Nobody thought to check. ProPublica got its loot, so who cares?
And that, as you guess, was exactly how the Elite™ wanted it. Some NSFW content in the screenshots, so be warned.
This is the guy who a week or two back was still getting puff pieces in all the media, getting meetings with the most powerful politicians in the world, and shelling out dough to all the right non-profits, especially those in the media space. He literally went from hero to zero in less than a week.

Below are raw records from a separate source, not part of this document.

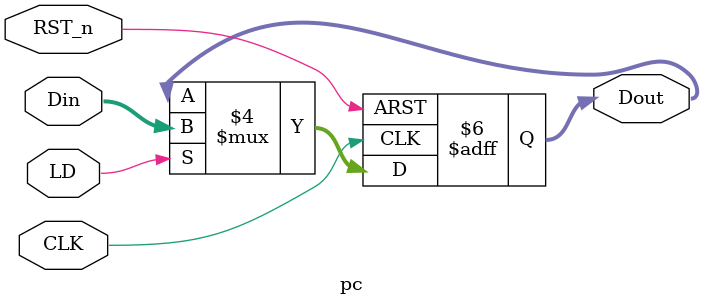
<source format=v>
module pc(Dout, RST_n , CLK, Din, LD);
 
 
   output [31:0] Dout;
   input [31:0] Din;
   input RST_n , CLK, LD;
     
	 
	 
   reg [31:0] Dout;
   
   
   always @(posedge CLK or negedge RST_n)
   begin 
     if(!RST_n)
	 Dout <= 32'b0;
	 else if (LD)
	 Dout <= Din;
	 else 
	 Dout <= Dout;
	end

endmodule 
</source>
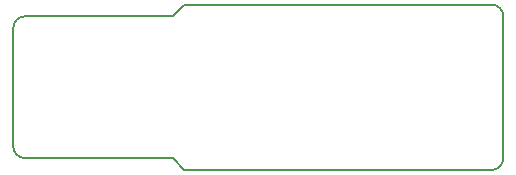
<source format=gbr>
G04 #@! TF.GenerationSoftware,KiCad,Pcbnew,no-vcs-found-826efab~61~ubuntu16.04.1*
G04 #@! TF.CreationDate,2018-02-09T15:50:45+01:00*
G04 #@! TF.ProjectId,ubmp_v1r1,75626D705F763172312E6B696361645F,rev?*
G04 #@! TF.SameCoordinates,Original*
G04 #@! TF.FileFunction,Profile,NP*
%FSLAX46Y46*%
G04 Gerber Fmt 4.6, Leading zero omitted, Abs format (unit mm)*
G04 Created by KiCad (PCBNEW no-vcs-found-826efab~61~ubuntu16.04.1) date Fri Feb  9 15:50:45 2018*
%MOMM*%
%LPD*%
G01*
G04 APERTURE LIST*
%ADD10C,0.150000*%
G04 APERTURE END LIST*
D10*
X92500000Y-99000000D02*
X91500000Y-100000000D01*
X91500000Y-112000000D02*
X92500000Y-113000000D01*
X119500000Y-112000000D02*
G75*
G02X118500000Y-113000000I-1000000J0D01*
G01*
X118500000Y-99000000D02*
G75*
G02X119500000Y-100000000I0J-1000000D01*
G01*
X79000000Y-112000000D02*
G75*
G02X78000000Y-111000000I0J1000000D01*
G01*
X78000000Y-101000000D02*
G75*
G02X79000000Y-100000000I1000000J0D01*
G01*
X78000000Y-111000000D02*
X78000000Y-101000000D01*
X92500000Y-99000000D02*
X118500000Y-99000000D01*
X92500000Y-113000000D02*
X118500000Y-113000000D01*
X119500000Y-112000000D02*
X119500000Y-100000000D01*
X91500000Y-100000000D02*
X79000000Y-100000000D01*
X79000000Y-112000000D02*
X91500000Y-112000000D01*
M02*

</source>
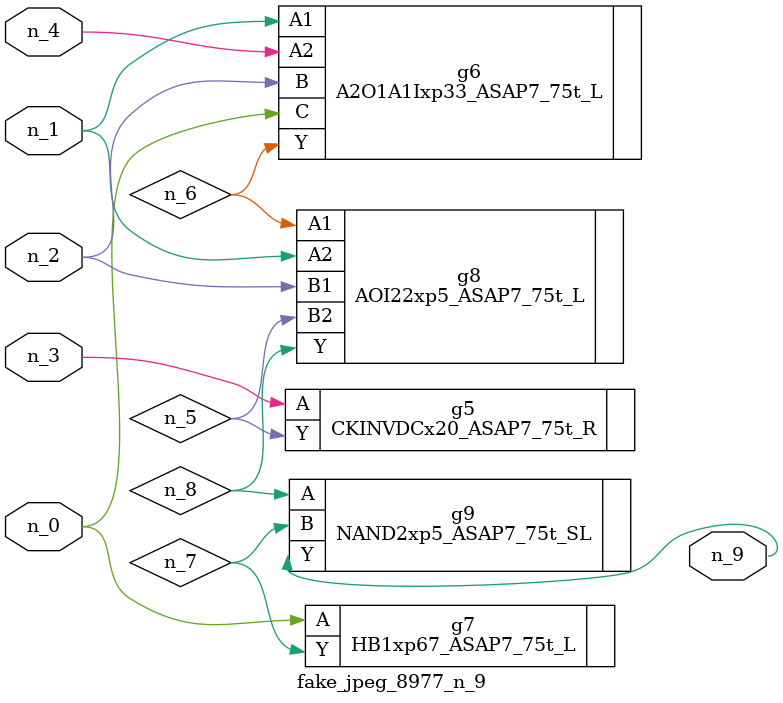
<source format=v>
module fake_jpeg_8977_n_9 (n_3, n_2, n_1, n_0, n_4, n_9);

input n_3;
input n_2;
input n_1;
input n_0;
input n_4;

output n_9;

wire n_8;
wire n_6;
wire n_5;
wire n_7;

CKINVDCx20_ASAP7_75t_R g5 ( 
.A(n_3),
.Y(n_5)
);

A2O1A1Ixp33_ASAP7_75t_L g6 ( 
.A1(n_1),
.A2(n_4),
.B(n_2),
.C(n_0),
.Y(n_6)
);

HB1xp67_ASAP7_75t_L g7 ( 
.A(n_0),
.Y(n_7)
);

AOI22xp5_ASAP7_75t_L g8 ( 
.A1(n_6),
.A2(n_1),
.B1(n_2),
.B2(n_5),
.Y(n_8)
);

NAND2xp5_ASAP7_75t_SL g9 ( 
.A(n_8),
.B(n_7),
.Y(n_9)
);


endmodule
</source>
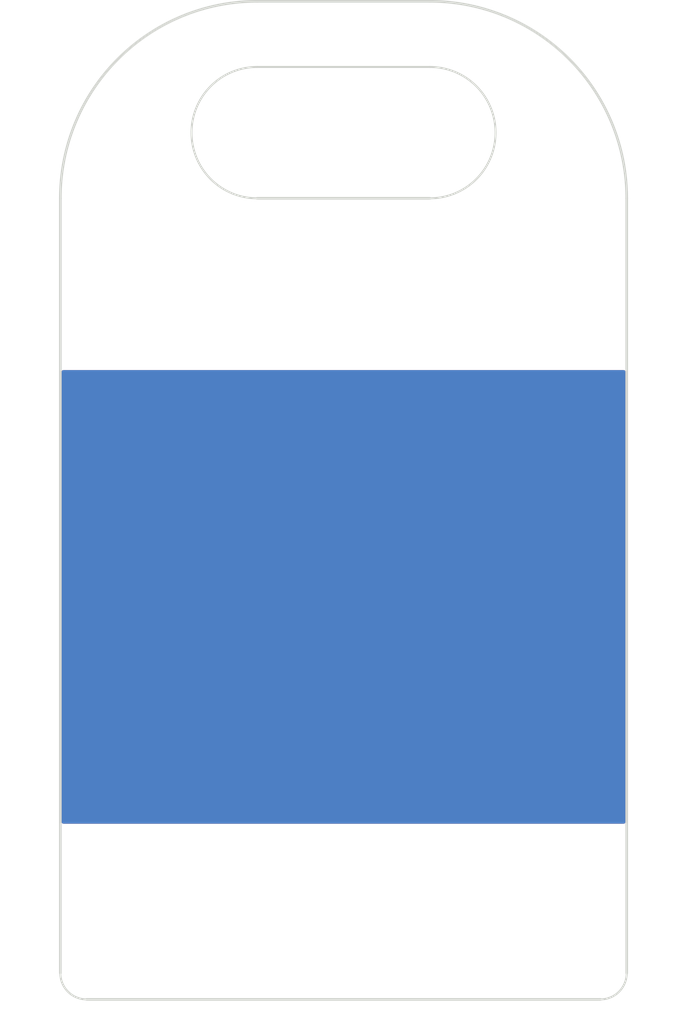
<source format=kicad_pcb>
(kicad_pcb (version 20221018) (generator pcbnew)

  (general
    (thickness 1.6)
  )

  (paper "A4")
  (layers
    (0 "F.Cu" signal)
    (31 "B.Cu" signal)
    (32 "B.Adhes" user "B.Adhesive")
    (33 "F.Adhes" user "F.Adhesive")
    (34 "B.Paste" user)
    (35 "F.Paste" user)
    (36 "B.SilkS" user "B.Silkscreen")
    (37 "F.SilkS" user "F.Silkscreen")
    (38 "B.Mask" user)
    (39 "F.Mask" user)
    (40 "Dwgs.User" user "User.Drawings")
    (41 "Cmts.User" user "User.Comments")
    (42 "Eco1.User" user "User.Eco1")
    (43 "Eco2.User" user "User.Eco2")
    (44 "Edge.Cuts" user)
    (45 "Margin" user)
    (46 "B.CrtYd" user "B.Courtyard")
    (47 "F.CrtYd" user "F.Courtyard")
    (48 "B.Fab" user)
    (49 "F.Fab" user)
  )

  (setup
    (pad_to_mask_clearance 0.051)
    (solder_mask_min_width 0.25)
    (pcbplotparams
      (layerselection 0x00010fc_ffffffff)
      (plot_on_all_layers_selection 0x0000000_00000000)
      (disableapertmacros false)
      (usegerberextensions false)
      (usegerberattributes false)
      (usegerberadvancedattributes false)
      (creategerberjobfile false)
      (dashed_line_dash_ratio 12.000000)
      (dashed_line_gap_ratio 3.000000)
      (svgprecision 4)
      (plotframeref false)
      (viasonmask false)
      (mode 1)
      (useauxorigin false)
      (hpglpennumber 1)
      (hpglpenspeed 20)
      (hpglpendiameter 15.000000)
      (dxfpolygonmode true)
      (dxfimperialunits true)
      (dxfusepcbnewfont true)
      (psnegative false)
      (psa4output false)
      (plotreference true)
      (plotvalue true)
      (plotinvisibletext false)
      (sketchpadsonfab false)
      (subtractmaskfromsilk false)
      (outputformat 1)
      (mirror false)
      (drillshape 0)
      (scaleselection 1)
      (outputdirectory "gerbers")
    )
  )

  (net 0 "")

  (footprint "MountingHole:MountingHole_3.5mm" (layer "F.Cu") (at 129.49896 106.9514))

  (footprint "MountingHole:MountingHole_3.5mm" (layer "F.Cu") (at 165.77096 106.9514))

  (footprint "MountingHole:MountingHole_3.5mm" (layer "F.Cu") (at 165.77096 52.8594))

  (footprint "MountingHole:MountingHole_3.5mm" (layer "F.Cu") (at 129.49896 52.8594))

  (gr_arc (start 141.04496 49.4054) (mid 136.04496 44.4054) (end 141.04496 39.4054)
    (stroke (width 0.15) (type solid)) (layer "Edge.Cuts") (tstamp 26f57a2d-782d-4576-b3d4-5b1f5dc58b28))
  (gr_line (start 128.04496 110.4054) (end 167.22496 110.4054)
    (stroke (width 0.2) (type solid)) (layer "Edge.Cuts") (tstamp 31f39337-321f-4bb3-8d21-bb7c283a5968))
  (gr_line (start 141.04496 49.4054) (end 154.22496 49.4054)
    (stroke (width 0.2) (type solid)) (layer "Edge.Cuts") (tstamp 4f299531-b216-4697-8547-3b4f05a70bd2))
  (gr_line (start 141.04496 39.4054) (end 154.22496 39.4054)
    (stroke (width 0.15) (type solid)) (layer "Edge.Cuts") (tstamp 72ade561-9516-4400-8671-aba9114a0b77))
  (gr_arc (start 126.04496 49.4054) (mid 130.438358 38.798798) (end 141.04496 34.4054)
    (stroke (width 0.2) (type solid)) (layer "Edge.Cuts") (tstamp 8e8de8d0-2f71-4862-bcb9-f9f959343a51))
  (gr_arc (start 154.22496 34.4054) (mid 164.831562 38.798798) (end 169.22496 49.4054)
    (stroke (width 0.2) (type solid)) (layer "Edge.Cuts") (tstamp 9712e73a-6ea8-4864-a424-db05049b3166))
  (gr_arc (start 128.04496 110.4054) (mid 126.630746 109.819614) (end 126.04496 108.4054)
    (stroke (width 0.15) (type solid)) (layer "Edge.Cuts") (tstamp a37c888d-6522-4533-b6b7-c6d2250b5868))
  (gr_line (start 126.04496 49.4054) (end 126.04496 108.4054)
    (stroke (width 0.2) (type solid)) (layer "Edge.Cuts") (tstamp b309a2b3-955c-482c-9a35-76d90b7e1c73))
  (gr_line (start 154.22496 34.4054) (end 141.04496 34.4054)
    (stroke (width 0.2) (type solid)) (layer "Edge.Cuts") (tstamp d1f0a1cc-5701-487a-8964-1feadb1c0138))
  (gr_arc (start 154.22496 39.4054) (mid 159.22496 44.4054) (end 154.22496 49.4054)
    (stroke (width 0.15) (type solid)) (layer "Edge.Cuts") (tstamp dbeb7925-48c4-47d7-a4a7-18c5aefa8917))
  (gr_line (start 169.22496 108.4054) (end 169.22496 49.4054)
    (stroke (width 0.2) (type solid)) (layer "Edge.Cuts") (tstamp f3d0757f-508f-4e49-88d6-866834bbb33a))
  (gr_arc (start 169.22496 108.4054) (mid 168.639174 109.819614) (end 167.22496 110.4054)
    (stroke (width 0.15) (type solid)) (layer "Edge.Cuts") (tstamp f6d7425f-df52-4917-96a9-8809b85fd441))

  (zone (net 0) (net_name "") (layer "F.Cu") (tstamp 00000000-0000-0000-0000-00005c413f9a) (hatch edge 0.508)
    (connect_pads (clearance 0.508))
    (min_thickness 0.254) (filled_areas_thickness no)
    (fill yes (thermal_gap 0.508) (thermal_bridge_width 0.508))
    (polygon
      (pts
        (xy 169.310157 62.484)
        (xy 126.130157 62.484)
        (xy 126.130157 97.028)
        (xy 169.310157 97.028)
      )
    )
    (filled_polygon
      (layer "F.Cu")
      (island)
      (pts
        (xy 169.066581 62.504002)
        (xy 169.113074 62.557658)
        (xy 169.12446 62.61)
        (xy 169.12446 96.902)
        (xy 169.104458 96.970121)
        (xy 169.050802 97.016614)
        (xy 168.99846 97.028)
        (xy 126.27146 97.028)
        (xy 126.203339 97.007998)
        (xy 126.156846 96.954342)
        (xy 126.14546 96.902)
        (xy 126.14546 62.61)
        (xy 126.165462 62.541879)
        (xy 126.219118 62.495386)
        (xy 126.27146 62.484)
        (xy 168.99846 62.484)
      )
    )
  )
  (zone (net 0) (net_name "") (layer "B.Cu") (tstamp 5891519e-a5f5-4fef-a46c-e621c7295631) (hatch edge 0.508)
    (connect_pads (clearance 0.508))
    (min_thickness 0.254) (filled_areas_thickness no)
    (fill yes (thermal_gap 0.508) (thermal_bridge_width 0.508))
    (polygon
      (pts
        (xy 169.164 62.484)
        (xy 125.984 62.484)
        (xy 125.984 97.028)
        (xy 169.164 97.028)
      )
    )
    (filled_polygon
      (layer "B.Cu")
      (island)
      (pts
        (xy 169.066581 62.504002)
        (xy 169.113074 62.557658)
        (xy 169.12446 62.61)
        (xy 169.12446 96.902)
        (xy 169.104458 96.970121)
        (xy 169.050802 97.016614)
        (xy 168.99846 97.028)
        (xy 126.27146 97.028)
        (xy 126.203339 97.007998)
        (xy 126.156846 96.954342)
        (xy 126.14546 96.902)
        (xy 126.14546 62.61)
        (xy 126.165462 62.541879)
        (xy 126.219118 62.495386)
        (xy 126.27146 62.484)
        (xy 168.99846 62.484)
      )
    )
  )
)

</source>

Everybody in the media and political world is “shocked! Shocked I tell you!” about SBF’s fall, but it too is all a scam. They may or may not have known that SBF was a fraud, but unquestionably they didn’t care a bit. He was useful to them and vice-versa. All the philanthropy, all the talk about ethics, all the contributions to the “right” people was about keeping the gravy train going.
And are any of these people victims who will lose their shirt? Not at all. The politicians got their money and elected. The celebrities got their payoffs. ProPublica and Vox banked their donations. It is only the little guy who got screwed. There were rumors that Tom Brady lost his fortune, but that too was complete BS.
This is the power of an effective Narrative™. It literally creates a reality that changes the world.
The Democrats won the Senate partly with this money. Joe Biden’s 2nd largest donor in 2020 was SBF, so he helped buy the presidency. ProPublica and Vox are wealthier and more able to push Left-wing causes. And, as of now, SBF is still free and making fun of his victims.
Lots of investors and clients though, are screwed.